Tomorrow I will cross a finish line and become a marathoner.
Right now, I’m getting my gear together. While my friend on Facebook have been sweating bullets for a few days or maybe even weeks, I was fine.
Until today …
I’ve spent four months training for this, but mentally I feel unprepared.
So let me start with a list.
I asked donors to Mountain Mama for Team RWB to give me people to dedicate miles to. I also asked my online running group. When I added those who I knew, the list got a bit too long. And even this week, I added another name or two.
Today, I realized that Oct. 27, two days after I run the Marine Corps Marathon, will mark the anniversary of my grandfather’s death. It still stings like when I run my finger tips over a scar I got after an overhead light broke and cut my arm.
I watched his great-grandchildren run a mile loop today near the Pentagon.
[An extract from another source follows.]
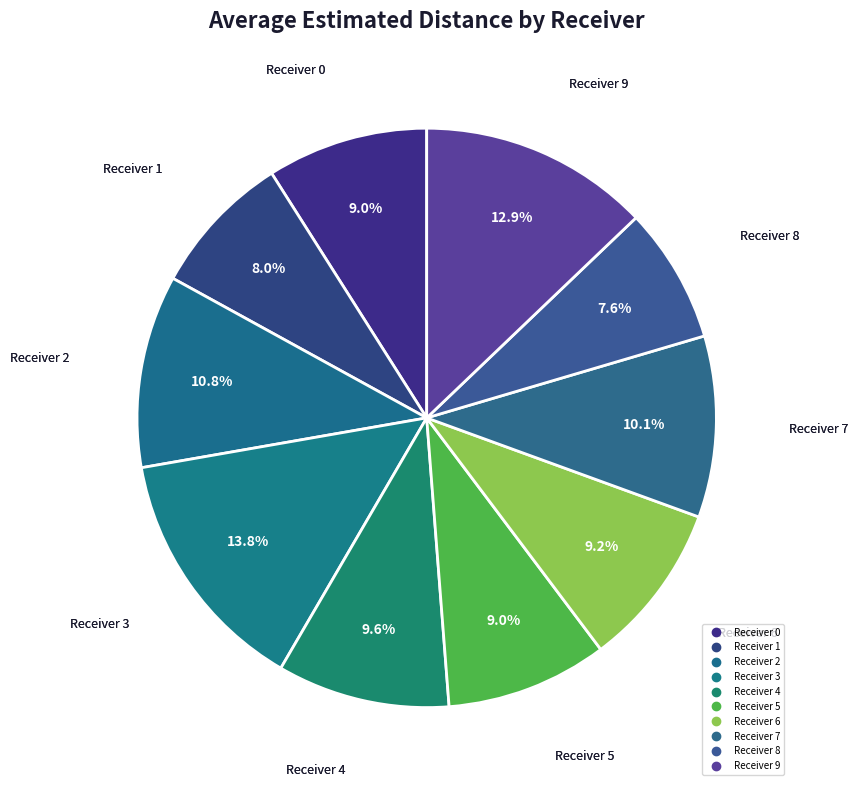

How many slices are in this pie chart?

10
I could feel him watching and seeing how much they’ve grown. We also saw Marines run hand-in-hand with little kids who seemed too scared to run by themselves. They were inspiring. I felt his warmth but felt sad that he isn’t here physically. I miss him a lot more than I thought I did.

My goals are simple:
- Finish
- Enjoy the run
If I beat the time my husband had for his first marathon, that will be icing on the cake.
I’ve never felt like this before. Even when my kids were born, I wasn’t like this.
What have I gotten myself into?!
Ooo, I’d wish I’d seen this before your race. Sounds like you were in a good space for this undertaking! Knowing what’s really important and letting it be what it will be. I’ll be looking forward to hearing how it went, I have been thinking about you all weekend.